| Task item |
Leaving the pictures aside, write out the whole listing below exactly.

| Data supplied |
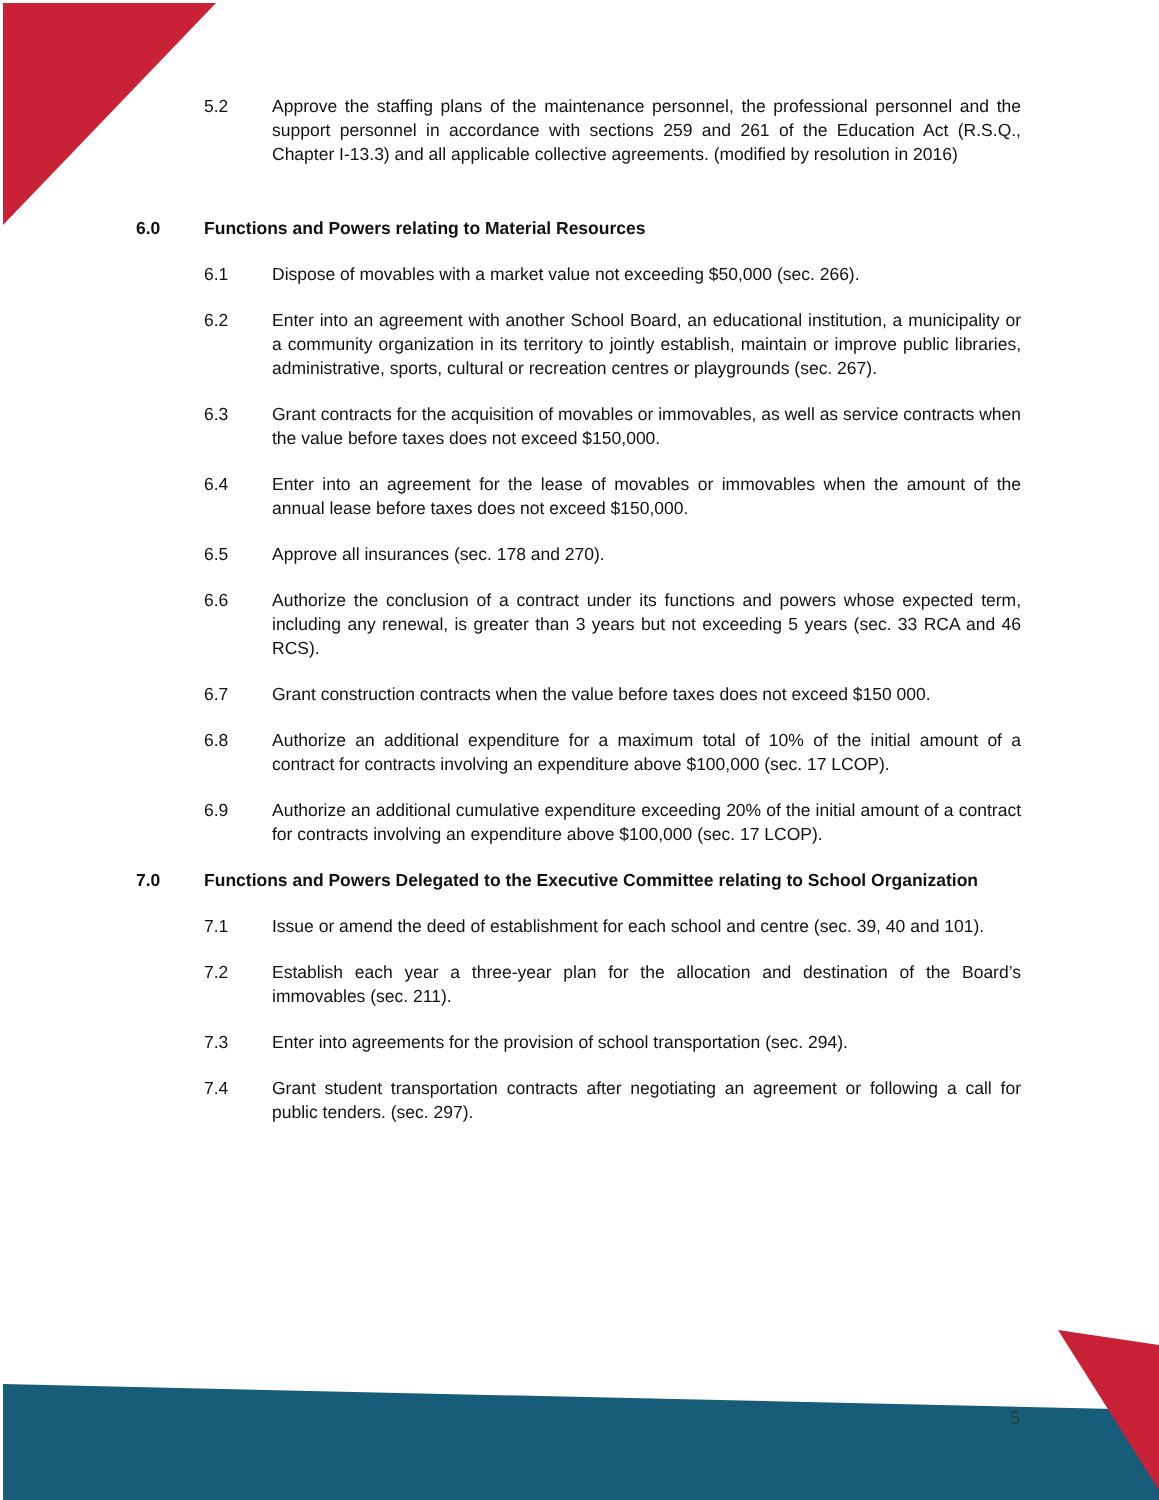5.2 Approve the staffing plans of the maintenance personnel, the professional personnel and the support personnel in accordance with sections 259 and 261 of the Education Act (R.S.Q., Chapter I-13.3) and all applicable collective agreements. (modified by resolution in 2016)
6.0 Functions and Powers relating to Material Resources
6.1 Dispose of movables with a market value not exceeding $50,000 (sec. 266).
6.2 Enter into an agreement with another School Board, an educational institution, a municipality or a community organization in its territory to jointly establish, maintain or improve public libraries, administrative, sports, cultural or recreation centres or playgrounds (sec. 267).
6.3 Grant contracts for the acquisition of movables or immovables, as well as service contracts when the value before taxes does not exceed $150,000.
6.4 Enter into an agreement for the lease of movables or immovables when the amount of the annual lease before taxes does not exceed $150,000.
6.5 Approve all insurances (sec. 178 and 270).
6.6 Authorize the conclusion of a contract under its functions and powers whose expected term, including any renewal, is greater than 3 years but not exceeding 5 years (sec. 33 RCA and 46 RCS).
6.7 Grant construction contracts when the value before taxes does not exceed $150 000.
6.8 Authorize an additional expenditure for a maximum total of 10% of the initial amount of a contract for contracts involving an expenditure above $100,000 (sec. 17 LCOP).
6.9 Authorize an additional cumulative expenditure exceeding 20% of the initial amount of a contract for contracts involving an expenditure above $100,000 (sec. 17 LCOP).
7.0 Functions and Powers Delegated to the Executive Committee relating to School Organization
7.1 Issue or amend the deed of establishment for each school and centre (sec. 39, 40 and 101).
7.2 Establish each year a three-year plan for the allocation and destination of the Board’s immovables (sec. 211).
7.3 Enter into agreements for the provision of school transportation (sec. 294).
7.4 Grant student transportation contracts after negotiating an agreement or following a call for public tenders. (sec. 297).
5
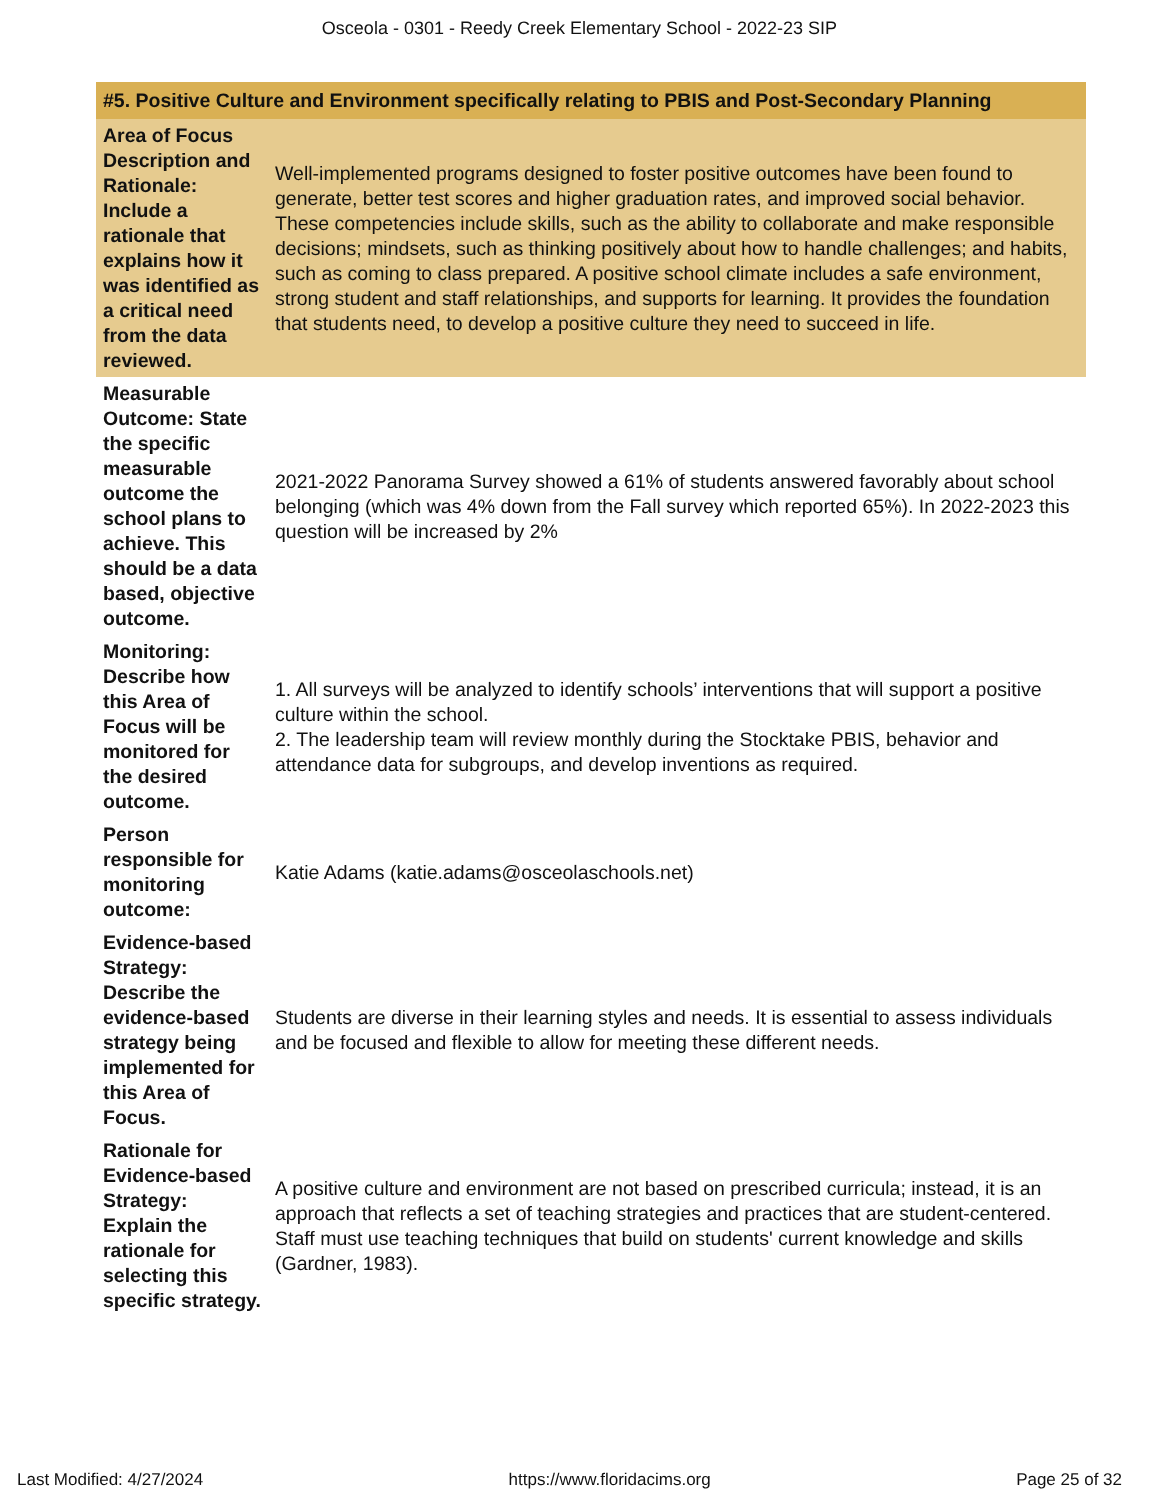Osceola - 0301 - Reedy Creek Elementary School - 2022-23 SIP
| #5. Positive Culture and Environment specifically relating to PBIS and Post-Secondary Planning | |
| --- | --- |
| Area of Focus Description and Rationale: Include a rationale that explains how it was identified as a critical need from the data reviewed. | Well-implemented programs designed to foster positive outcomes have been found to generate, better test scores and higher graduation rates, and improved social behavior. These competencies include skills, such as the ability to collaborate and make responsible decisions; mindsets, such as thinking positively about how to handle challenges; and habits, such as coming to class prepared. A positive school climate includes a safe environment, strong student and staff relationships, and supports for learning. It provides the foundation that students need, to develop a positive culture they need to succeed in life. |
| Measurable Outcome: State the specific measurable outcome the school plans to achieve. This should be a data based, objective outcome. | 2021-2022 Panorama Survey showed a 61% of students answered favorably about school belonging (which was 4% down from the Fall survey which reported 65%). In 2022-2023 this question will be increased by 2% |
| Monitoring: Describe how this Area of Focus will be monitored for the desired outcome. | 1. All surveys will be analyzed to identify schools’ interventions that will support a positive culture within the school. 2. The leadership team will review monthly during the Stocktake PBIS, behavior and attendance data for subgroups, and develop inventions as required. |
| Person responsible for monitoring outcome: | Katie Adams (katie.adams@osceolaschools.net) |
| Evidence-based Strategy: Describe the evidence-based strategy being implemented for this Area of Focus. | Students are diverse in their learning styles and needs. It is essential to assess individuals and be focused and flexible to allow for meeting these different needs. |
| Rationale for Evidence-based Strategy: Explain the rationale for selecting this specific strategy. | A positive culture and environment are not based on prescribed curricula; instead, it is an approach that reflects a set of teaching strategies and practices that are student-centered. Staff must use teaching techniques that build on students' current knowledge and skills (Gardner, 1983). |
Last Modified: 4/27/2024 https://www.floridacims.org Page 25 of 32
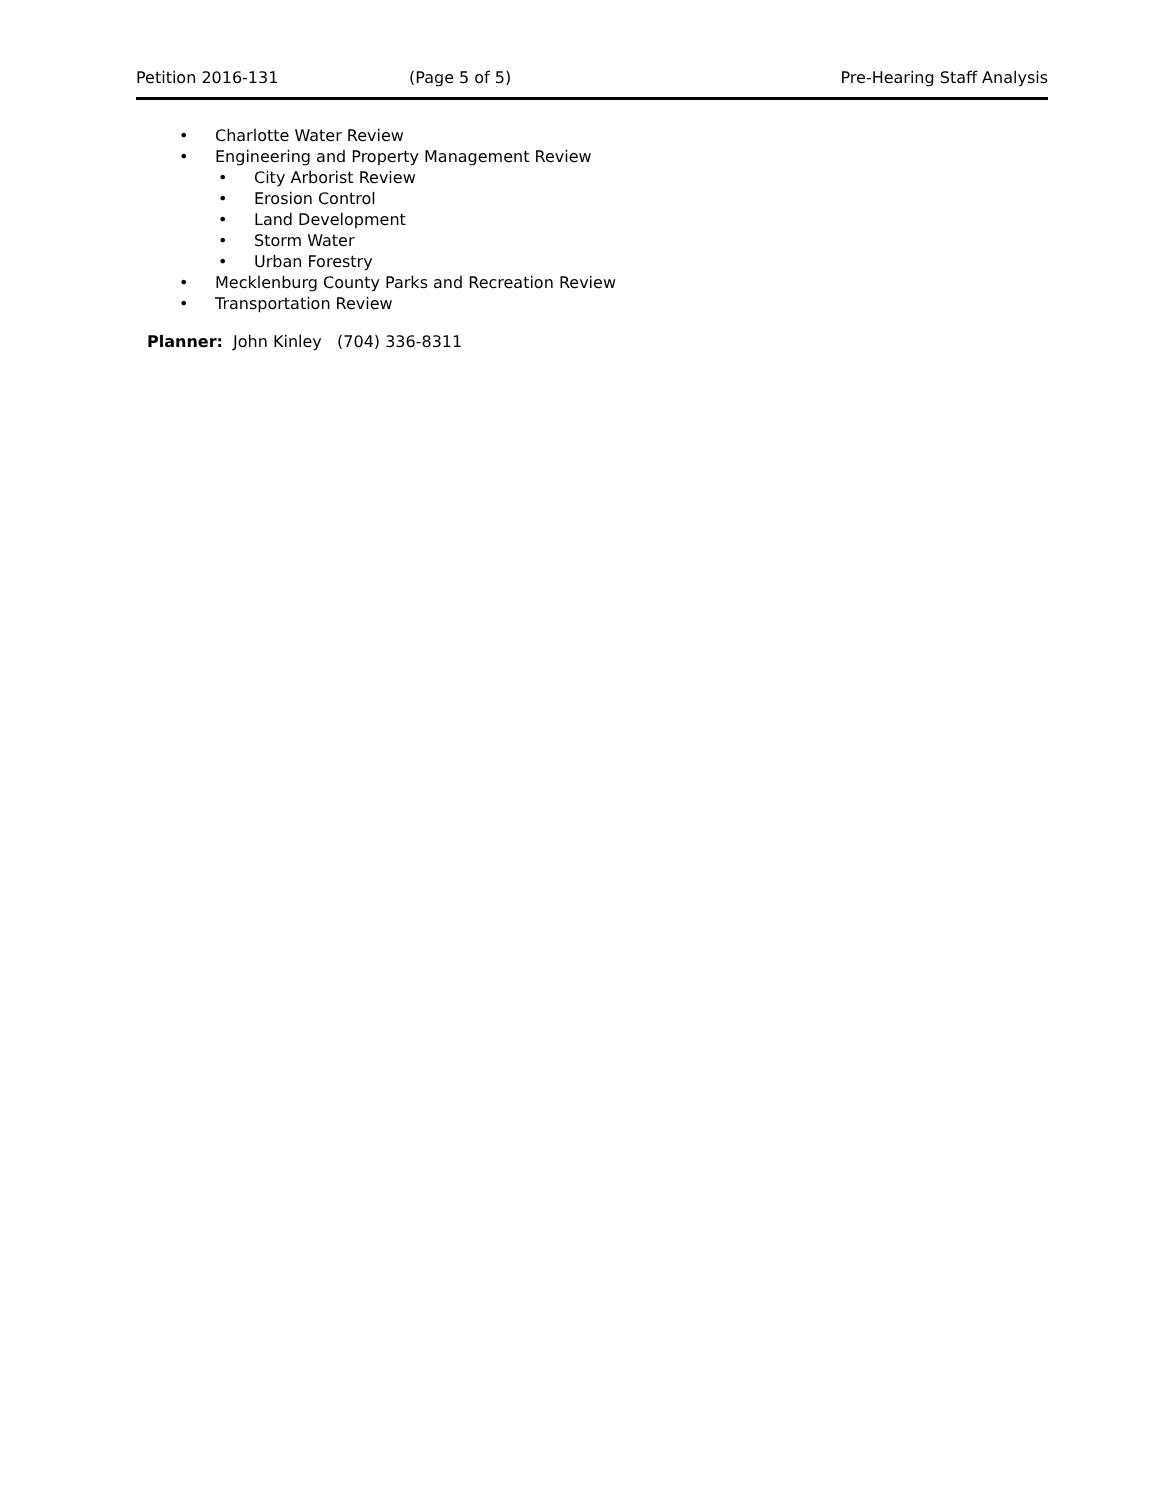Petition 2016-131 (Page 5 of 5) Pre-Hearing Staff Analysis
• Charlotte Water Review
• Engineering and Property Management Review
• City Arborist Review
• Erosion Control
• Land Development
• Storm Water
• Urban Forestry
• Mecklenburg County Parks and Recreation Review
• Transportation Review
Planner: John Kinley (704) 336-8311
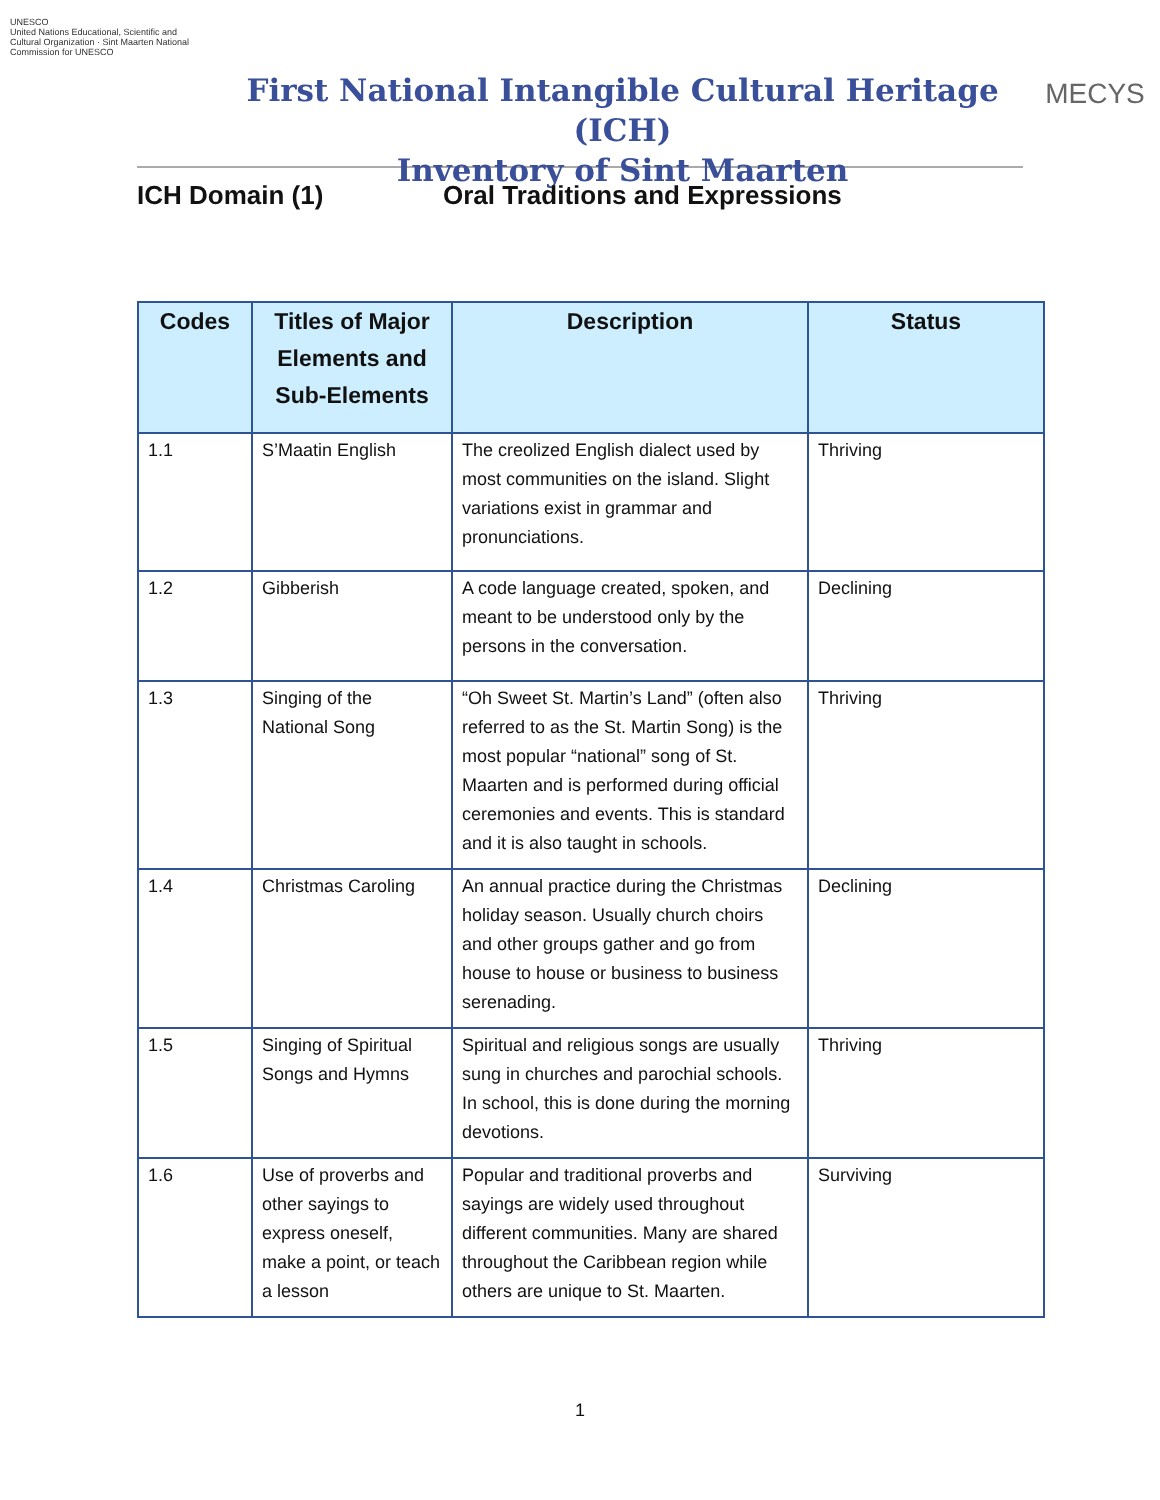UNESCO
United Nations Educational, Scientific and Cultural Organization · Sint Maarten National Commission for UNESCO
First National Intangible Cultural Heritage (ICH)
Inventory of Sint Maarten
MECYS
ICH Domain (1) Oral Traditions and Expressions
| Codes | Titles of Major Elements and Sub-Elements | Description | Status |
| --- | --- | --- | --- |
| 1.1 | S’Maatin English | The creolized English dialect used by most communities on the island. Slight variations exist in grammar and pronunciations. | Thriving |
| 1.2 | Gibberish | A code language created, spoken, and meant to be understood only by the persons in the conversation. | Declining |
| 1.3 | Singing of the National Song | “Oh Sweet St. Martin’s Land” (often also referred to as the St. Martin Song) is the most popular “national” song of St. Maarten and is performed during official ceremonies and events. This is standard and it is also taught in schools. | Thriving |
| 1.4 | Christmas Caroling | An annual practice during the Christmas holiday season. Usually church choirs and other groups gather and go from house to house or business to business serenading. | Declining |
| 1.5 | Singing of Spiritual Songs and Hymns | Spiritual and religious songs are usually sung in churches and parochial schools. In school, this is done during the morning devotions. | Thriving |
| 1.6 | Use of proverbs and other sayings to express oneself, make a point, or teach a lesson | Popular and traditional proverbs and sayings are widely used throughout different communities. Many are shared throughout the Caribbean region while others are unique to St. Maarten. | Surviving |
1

| Result for this task |
5.2 Approve the staffing plans of the maintenance personnel, the professional personnel and the support personnel in accordance with sections 259 and 261 of the Education Act (R.S.Q., Chapter I-13.3) and all applicable collective agreements. (modified by resolution in 2016)
6.0 Functions and Powers relating to Material Resources
6.1 Dispose of movables with a market value not exceeding $50,000 (sec. 266).
6.2 Enter into an agreement with another School Board, an educational institution, a municipality or a community organization in its territory to jointly establish, maintain or improve public libraries, administrative, sports, cultural or recreation centres or playgrounds (sec. 267).
6.3 Grant contracts for the acquisition of movables or immovables, as well as service contracts when the value before taxes does not exceed $150,000.
6.4 Enter into an agreement for the lease of movables or immovables when the amount of the annual lease before taxes does not exceed $150,000.
6.5 Approve all insurances (sec. 178 and 270).
6.6 Authorize the conclusion of a contract under its functions and powers whose expected term, including any renewal, is greater than 3 years but not exceeding 5 years (sec. 33 RCA and 46 RCS).
6.7 Grant construction contracts when the value before taxes does not exceed $150 000.
6.8 Authorize an additional expenditure for a maximum total of 10% of the initial amount of a contract for contracts involving an expenditure above $100,000 (sec. 17 LCOP).
6.9 Authorize an additional cumulative expenditure exceeding 20% of the initial amount of a contract for contracts involving an expenditure above $100,000 (sec. 17 LCOP).
7.0 Functions and Powers Delegated to the Executive Committee relating to School Organization
7.1 Issue or amend the deed of establishment for each school and centre (sec. 39, 40 and 101).
7.2 Establish each year a three-year plan for the allocation and destination of the Board’s immovables (sec. 211).
7.3 Enter into agreements for the provision of school transportation (sec. 294).
7.4 Grant student transportation contracts after negotiating an agreement or following a call for public tenders. (sec. 297).
5
Osceola - 0301 - Reedy Creek Elementary School - 2022-23 SIP
| #5. Positive Culture and Environment specifically relating to PBIS and Post-Secondary Planning | |
| --- | --- |
| Area of Focus Description and Rationale: Include a rationale that explains how it was identified as a critical need from the data reviewed. | Well-implemented programs designed to foster positive outcomes have been found to generate, better test scores and higher graduation rates, and improved social behavior. These competencies include skills, such as the ability to collaborate and make responsible decisions; mindsets, such as thinking positively about how to handle challenges; and habits, such as coming to class prepared. A positive school climate includes a safe environment, strong student and staff relationships, and supports for learning. It provides the foundation that students need, to develop a positive culture they need to succeed in life. |
| Measurable Outcome: State the specific measurable outcome the school plans to achieve. This should be a data based, objective outcome. | 2021-2022 Panorama Survey showed a 61% of students answered favorably about school belonging (which was 4% down from the Fall survey which reported 65%). In 2022-2023 this question will be increased by 2% |
| Monitoring: Describe how this Area of Focus will be monitored for the desired outcome. | 1. All surveys will be analyzed to identify schools’ interventions that will support a positive culture within the school. 2. The leadership team will review monthly during the Stocktake PBIS, behavior and attendance data for subgroups, and develop inventions as required. |
| Person responsible for monitoring outcome: | Katie Adams (katie.adams@osceolaschools.net) |
| Evidence-based Strategy: Describe the evidence-based strategy being implemented for this Area of Focus. | Students are diverse in their learning styles and needs. It is essential to assess individuals and be focused and flexible to allow for meeting these different needs. |
| Rationale for Evidence-based Strategy: Explain the rationale for selecting this specific strategy. | A positive culture and environment are not based on prescribed curricula; instead, it is an approach that reflects a set of teaching strategies and practices that are student-centered. Staff must use teaching techniques that build on students' current knowledge and skills (Gardner, 1983). |
Last Modified: 4/27/2024 https://www.floridacims.org Page 25 of 32
Petition 2016-131 (Page 5 of 5) Pre-Hearing Staff Analysis
• Charlotte Water Review
• Engineering and Property Management Review
• City Arborist Review
• Erosion Control
• Land Development
• Storm Water
• Urban Forestry
• Mecklenburg County Parks and Recreation Review
• Transportation Review
Planner: John Kinley (704) 336-8311
UNESCO
United Nations Educational, Scientific and Cultural Organization · Sint Maarten National Commission for UNESCO
First National Intangible Cultural Heritage (ICH)
Inventory of Sint Maarten
MECYS
ICH Domain (1) Oral Traditions and Expressions
| Codes | Titles of Major Elements and Sub-Elements | Description | Status |
| --- | --- | --- | --- |
| 1.1 | S’Maatin English | The creolized English dialect used by most communities on the island. Slight variations exist in grammar and pronunciations. | Thriving |
| 1.2 | Gibberish | A code language created, spoken, and meant to be understood only by the persons in the conversation. | Declining |
| 1.3 | Singing of the National Song | “Oh Sweet St. Martin’s Land” (often also referred to as the St. Martin Song) is the most popular “national” song of St. Maarten and is performed during official ceremonies and events. This is standard and it is also taught in schools. | Thriving |
| 1.4 | Christmas Caroling | An annual practice during the Christmas holiday season. Usually church choirs and other groups gather and go from house to house or business to business serenading. | Declining |
| 1.5 | Singing of Spiritual Songs and Hymns | Spiritual and religious songs are usually sung in churches and parochial schools. In school, this is done during the morning devotions. | Thriving |
| 1.6 | Use of proverbs and other sayings to express oneself, make a point, or teach a lesson | Popular and traditional proverbs and sayings are widely used throughout different communities. Many are shared throughout the Caribbean region while others are unique to St. Maarten. | Surviving |
1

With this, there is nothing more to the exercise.